▸ **What to do**:
For this exercise, restate word for word only the lines from the one containing "2019-02-01: 18.3 -> 18.27" through the last line below. Pictures do not get copied.
*** Opening Task material ***
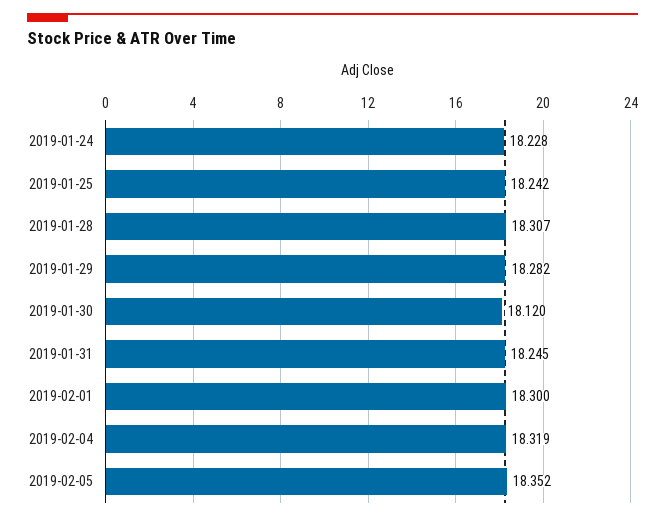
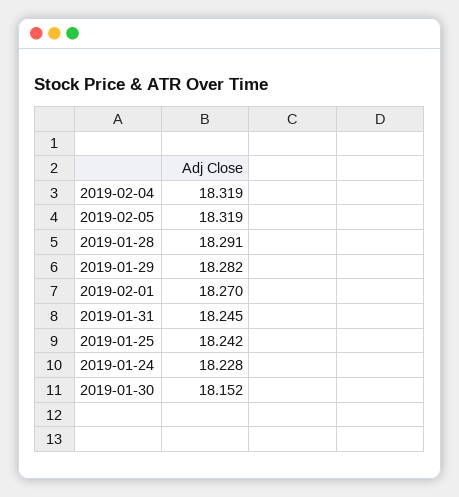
2019-01-28: 18.307 -> 18.291
2019-01-30: 18.12 -> 18.152
2019-02-01: 18.3 -> 18.27
2019-02-05: 18.352 -> 18.319

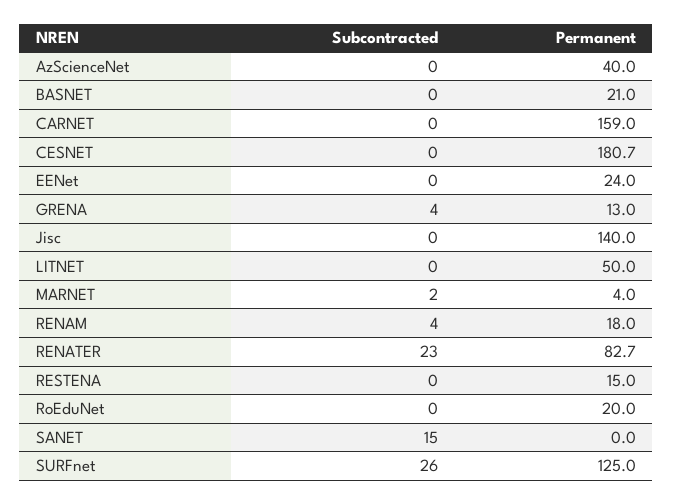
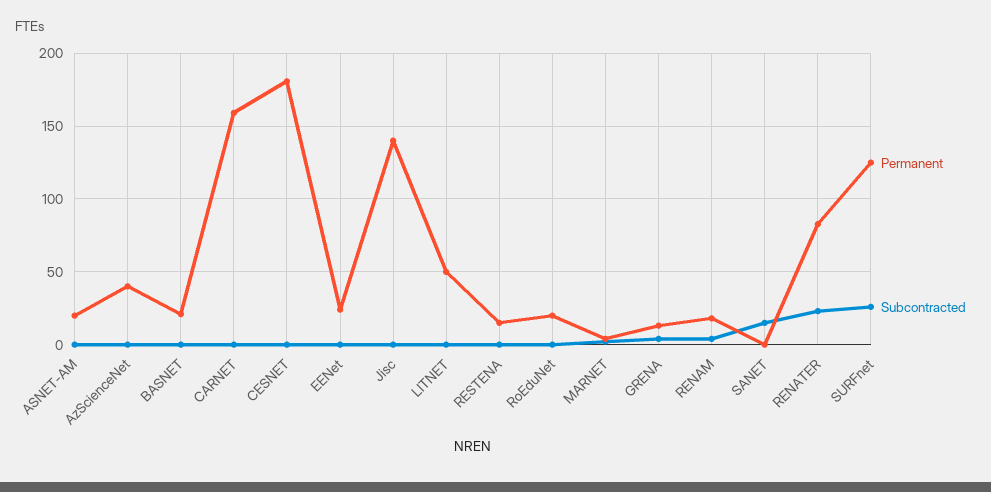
Permanent, ASNET-AM: none -> 20
Subcontracted, ASNET-AM: none -> 0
*** Closing Task material ***
▸ **Task response**:
2019-02-01: 18.3 -> 18.27
2019-02-05: 18.352 -> 18.319

Permanent, ASNET-AM: none -> 20
Subcontracted, ASNET-AM: none -> 0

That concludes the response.